Everyone knew SCOTUS would reverse DOJ but Graves didn't care. In a solid stick in the eye to the court, Graves continued to bring the obstruction felony.
So now Graves is (1) dismissing the count but asking for same prison sentence in existing cases or (2) filing superseding indictment to drop 1512c2 but add another felony in its place.
To put this in perspective--Graves brought the 372 charge in high profile cases such as Proud Boys and Oath Keepers.
He is now using it against a 46-year-old woman who never went inside the building, is not accused of assaulting police, or destroying property.
Getting up to speed on this batshit crazy lawsuit @nataliegwinters posted earlier today.
A Michigan "welfare rights" organization, 3 black Michigan voters, and NAACP filed a lawsuit against Donald Trump and RNC in WASHINGTON DC in Nov 2020 claiming Trump/RNC violated the Voting Rights Act and Ku Klux Klan act by attempting to uncover election fraud.
Of course the plaintiffs filed the lawsuit in Trump-hating DC federal court.
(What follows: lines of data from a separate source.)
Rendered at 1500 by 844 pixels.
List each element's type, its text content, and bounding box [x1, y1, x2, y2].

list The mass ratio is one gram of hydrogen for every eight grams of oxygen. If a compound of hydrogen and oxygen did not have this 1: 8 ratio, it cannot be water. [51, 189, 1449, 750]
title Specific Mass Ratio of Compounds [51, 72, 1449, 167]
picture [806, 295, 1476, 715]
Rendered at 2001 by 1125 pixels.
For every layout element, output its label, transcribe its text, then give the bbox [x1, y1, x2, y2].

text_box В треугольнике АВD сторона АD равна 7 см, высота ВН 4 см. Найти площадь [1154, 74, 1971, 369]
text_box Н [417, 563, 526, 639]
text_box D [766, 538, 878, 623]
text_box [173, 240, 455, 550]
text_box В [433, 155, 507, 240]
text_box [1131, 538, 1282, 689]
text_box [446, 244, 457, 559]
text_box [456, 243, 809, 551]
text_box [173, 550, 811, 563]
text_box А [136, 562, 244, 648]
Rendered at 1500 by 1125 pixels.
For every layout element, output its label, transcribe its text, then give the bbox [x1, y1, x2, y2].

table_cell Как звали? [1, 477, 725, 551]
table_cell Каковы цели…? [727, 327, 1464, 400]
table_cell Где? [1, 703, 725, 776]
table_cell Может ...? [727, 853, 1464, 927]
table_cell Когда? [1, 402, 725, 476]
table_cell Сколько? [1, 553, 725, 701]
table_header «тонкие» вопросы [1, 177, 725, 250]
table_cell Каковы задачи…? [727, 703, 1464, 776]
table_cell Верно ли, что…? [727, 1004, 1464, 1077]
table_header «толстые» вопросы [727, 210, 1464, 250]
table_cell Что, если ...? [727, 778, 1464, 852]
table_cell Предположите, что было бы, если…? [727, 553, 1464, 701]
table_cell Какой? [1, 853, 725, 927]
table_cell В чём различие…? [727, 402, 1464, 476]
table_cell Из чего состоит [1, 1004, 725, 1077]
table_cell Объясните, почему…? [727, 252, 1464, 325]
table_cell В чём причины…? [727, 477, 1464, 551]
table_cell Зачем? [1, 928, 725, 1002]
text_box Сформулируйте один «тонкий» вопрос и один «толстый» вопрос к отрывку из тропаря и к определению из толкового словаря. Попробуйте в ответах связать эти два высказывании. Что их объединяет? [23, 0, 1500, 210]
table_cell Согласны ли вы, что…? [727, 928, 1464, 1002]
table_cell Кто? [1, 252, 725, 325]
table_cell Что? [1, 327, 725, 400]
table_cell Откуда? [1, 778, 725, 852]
It was initially given to Judge Emmet Sullivan--he went on senior status so it was transferred to Ana Reyes, a Biden appointee, in Feb 2023.
Then MAGICALLY--at the same time she was handling Jack Smith's J6 indictment and addressing unprecedented questions of presidential immunity from criminal prosecution--the case was reassigned to Judge Tanya Chutkan.
The courts claimed Reyes had a "conflict" but it took Reyes 8 months to mention it?
Sounds legit
Sullivan refused to toss the case out of DC.
The lawsuit is rife with allegations that are now covered by presidential immunity per SCOTUS. But that isn't stopping the defendants or Judge Chutkan from advancing the case.
When the issue of presidential immunity was raised during a Nov 2023 hearing on the lawsuit, Chutkan said the immunity matter would be "at least resolved in the lower courts shortly."
She issued her order denying immunity one week later.
Of course she was overturned by SCOTUS on July 1; Chief Justice Roberts criticized Chutkan for her hasty handling of the unprecedented issue.
She knew at this point she planned to deny Trump's immunity claims from criminal prosecution thereby greenlighting (at least temporarily) the civil suit.
So after SCOTUS opinion on immunity, the Michigan plaintiffs came back to court asking Chutkan to allow them to file a THIRD amended complaint.
They essentially want Chutkan to approve any efforts by Trump campaign and/or RNC to LAWFULLY investigate voting fraud.
Chutkan has not ruled on a Jan 2023 motion by Trump to dismiss the case.